Shakespeares Globe by Kieran Lynam
Shakespeare’s Globe – A reconstruction of the theatre where Shakespeare’s playing company was based | Kieran Lynam, Flickr

Iago is William Shakespeare‘s devilishly clever ‘sour grapes’ character in the tragic play Othello.

Passed over for a promotion in the Venetian army, Iago becomes insanely jealous of anyone who has anything and plots his chilling revenge through lies, deceit and treachery.

Through his dark schemes, Iago exemplifies intelligent evil at its worst.

After tricking Othello into murdering his wife, Desdemona, Iago is eventually discovered and, in the compelling 1981 BBC TV production of the play, goes to his grisly fate cackling with maniacal glee. Iago is content with the knowledge that his hideous revenge has been secured, despite his captor Lodovico’s decree, The time, the place, the torture,—O, enforce it!
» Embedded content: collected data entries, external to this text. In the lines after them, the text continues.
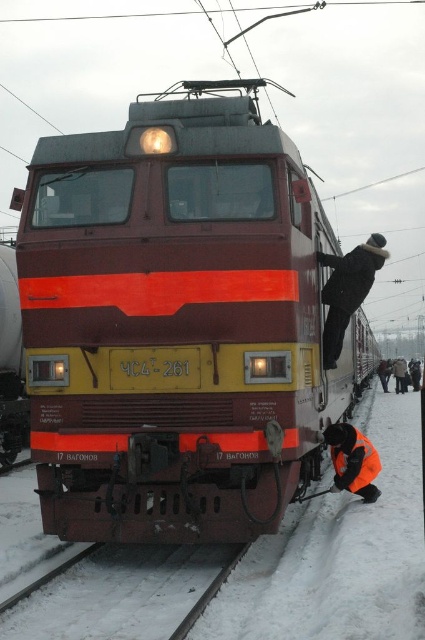
You are standing at the railway station depicted in the image. You notice a point marked at coordinates (348, 289). What object is located at this point?

The point at coordinates (348, 289) corresponds to the black fuzzy hat at upper center.

You are standing at the railway station and want to determine which of the two points, point (130, 595) or point (363, 442), is nearer to you. Based on the scene description, which point is closer?

Point (130, 595) is closer to the viewer than point (363, 442).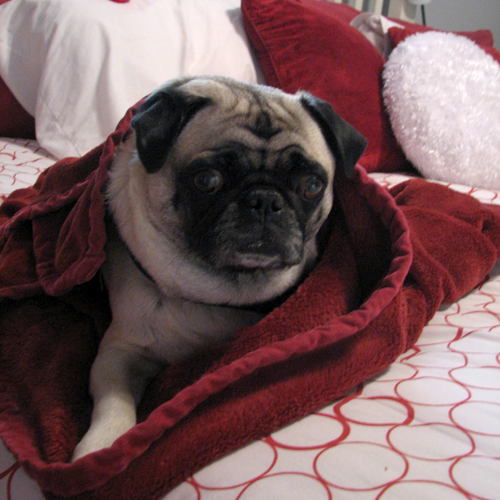
I want to click on blanket, so click(x=364, y=288).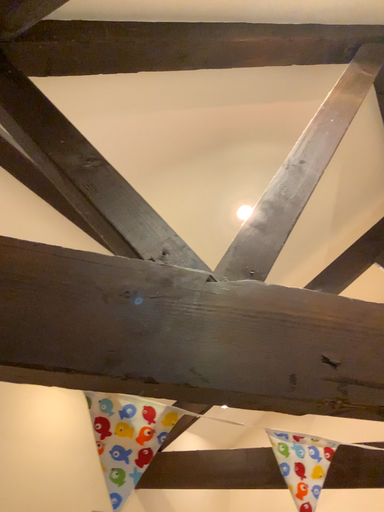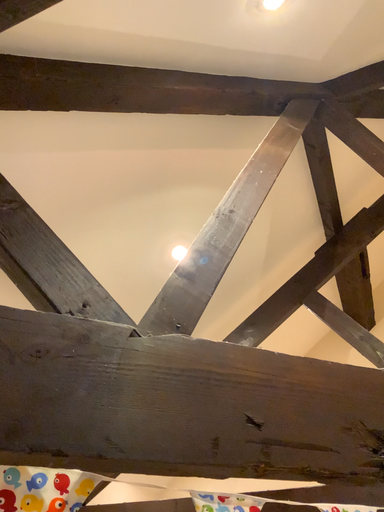
Question: Which way did the camera rotate in the video?

Choices:
 (A) rotated right
 (B) rotated left

Answer: (A)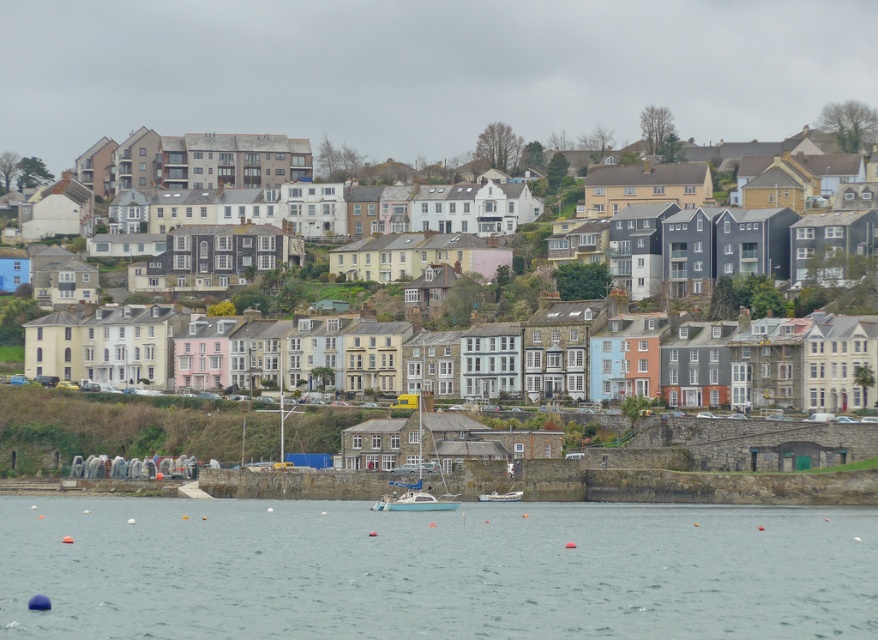
Question: Is clear water at lower center in front of light blue plastic boat at center?

Choices:
 (A) no
 (B) yes

Answer: (B)

Question: Which of the following is the farthest from the observer?

Choices:
 (A) white plastic boat at center
 (B) light blue plastic boat at center
 (C) clear water at lower center

Answer: (A)

Question: Does clear water at lower center lie behind white plastic boat at center?

Choices:
 (A) yes
 (B) no

Answer: (B)

Question: Is clear water at lower center to the right of light blue plastic boat at center from the viewer's perspective?

Choices:
 (A) no
 (B) yes

Answer: (B)

Question: Which object is the closest to the white plastic boat at center?

Choices:
 (A) light blue plastic boat at center
 (B) clear water at lower center

Answer: (A)

Question: Which point is closer to the camera taking this photo?

Choices:
 (A) (427, 492)
 (B) (776, 595)

Answer: (B)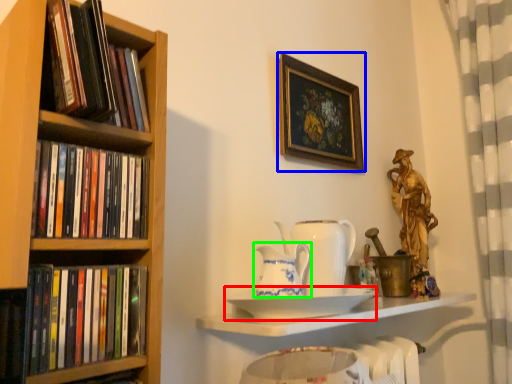
Question: Which is farther away from plate (highlighted by a red box)? picture frame (highlighted by a blue box) or tea pot (highlighted by a green box)?

Choices:
 (A) picture frame
 (B) tea pot

Answer: (A)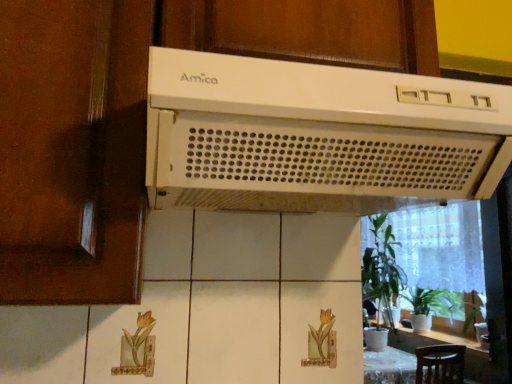
Question: In the image, is matte brown screen door at left positioned in front of or behind green leafy plant at right, acting as the 2th houseplant starting from the right?

Choices:
 (A) front
 (B) behind

Answer: (A)

Question: Is matte brown screen door at left taller or shorter than green leafy plant at right, arranged as the 1th houseplant when viewed from the left?

Choices:
 (A) short
 (B) tall

Answer: (A)

Question: Based on their relative distances, which object is farther from the white plastic amica range hood at upper center?

Choices:
 (A) matte brown screen door at left
 (B) white plastic range hood at upper center
 (C) green leafy plant at right, acting as the 2th houseplant starting from the right
 (D) green glossy houseplant at lower right, positioned as the 2th houseplant in left-to-right order

Answer: (D)

Question: Estimate the real-world distances between objects in this image. Which object is farther from the green glossy houseplant at lower right, positioned as the 2th houseplant in left-to-right order?

Choices:
 (A) matte brown screen door at left
 (B) white plastic range hood at upper center
 (C) white plastic amica range hood at upper center
 (D) green leafy plant at right, acting as the 2th houseplant starting from the right

Answer: (A)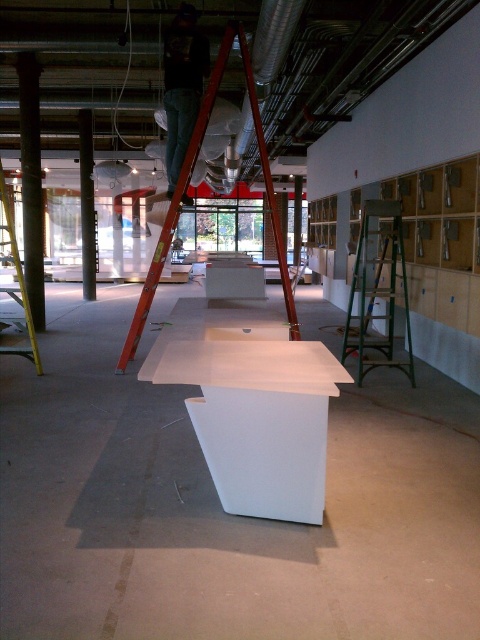
Question: Is metallic red ladder at upper center below yellow metallic ladder at left?

Choices:
 (A) no
 (B) yes

Answer: (A)

Question: Observing the image, what is the correct spatial positioning of metallic red ladder at upper center in reference to yellow metallic ladder at left?

Choices:
 (A) below
 (B) above

Answer: (B)

Question: Which object is the farthest from the yellow metallic ladder at left?

Choices:
 (A) green metal ladder at right
 (B) white glossy table at center
 (C) metallic red ladder at upper center

Answer: (A)

Question: Considering the relative positions of green metal ladder at right and smooth concrete column at left in the image provided, where is green metal ladder at right located with respect to smooth concrete column at left?

Choices:
 (A) right
 (B) left

Answer: (A)

Question: Which point is farther to the camera?

Choices:
 (A) smooth concrete pillar at left
 (B) metallic red ladder at upper center
 (C) white glossy table at center

Answer: (A)

Question: Among these points, which one is nearest to the camera?

Choices:
 (A) (288, 506)
 (B) (236, 291)
 (C) (20, 147)

Answer: (A)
To me, it seems Iago represents the type of person so consumed by jealousy and rage that they are blinded to their better self, their highest aspect. In this current  2021 update from the old Think Free post of 2011, I’ve carried over two comments.

The Bard adds:

It is interesting that, while we learn about Iago’s “fate,” we do not actually see him punished (on stage, that is) which Shakespeare could have easily arranged (given the number of fights and deaths in the play). So, in one sense, evil incarnate goes unpunished before our eyes. The question, of course, remains–why?? » See in context

Ari Moore adds:

I disagree that Iago was “evil” – there are numerous allusions in the play to his being impotent, ferociously intimidated by what he believed was Othello’s superior sexual prowess. I don’t know if that makes him “evil” so much as misguided and unable to deal with life in a healthy way. » See in context

Concerning the latter, I think Ari Moore makes a good point. We should always remember to differentiate evil from the individuals held sway by it. Not only physiological but also psychological factors probably play into a person allowing or choosing evil to take hold of their psyche. I once had a dishonorable professor who came to Canada from a communist country. Coming from a socially and economically backward place, they clearly felt inferior to Canadians and wanted all the capitalist goodies – and other perks – the West had to offer. And I think this, perhaps in combination with additional childhood factors like a punitive father, contributed to that person making harmful choices and also to their textbook Adlerian inferiority/superiority complex.

Iago (Bob Hoskins) and Othello (Anthony Hopkins) in the 1981 BBC production of Othello – Google Images | shakespeareances.com

The Adlerian idea of feeling inferior yet compensating with an equally distorted feeling of superiority arguably contributes to much of the evil we see in our world today.

You wanna take me on?  I’ll show you! The jealous tyrant with an inferiority /superiority complex yells out. Never do we hear them say, “How can we make this situation better where we both win?

Put simply, they are just too blinded by evil to be of any lasting good to themselves or society.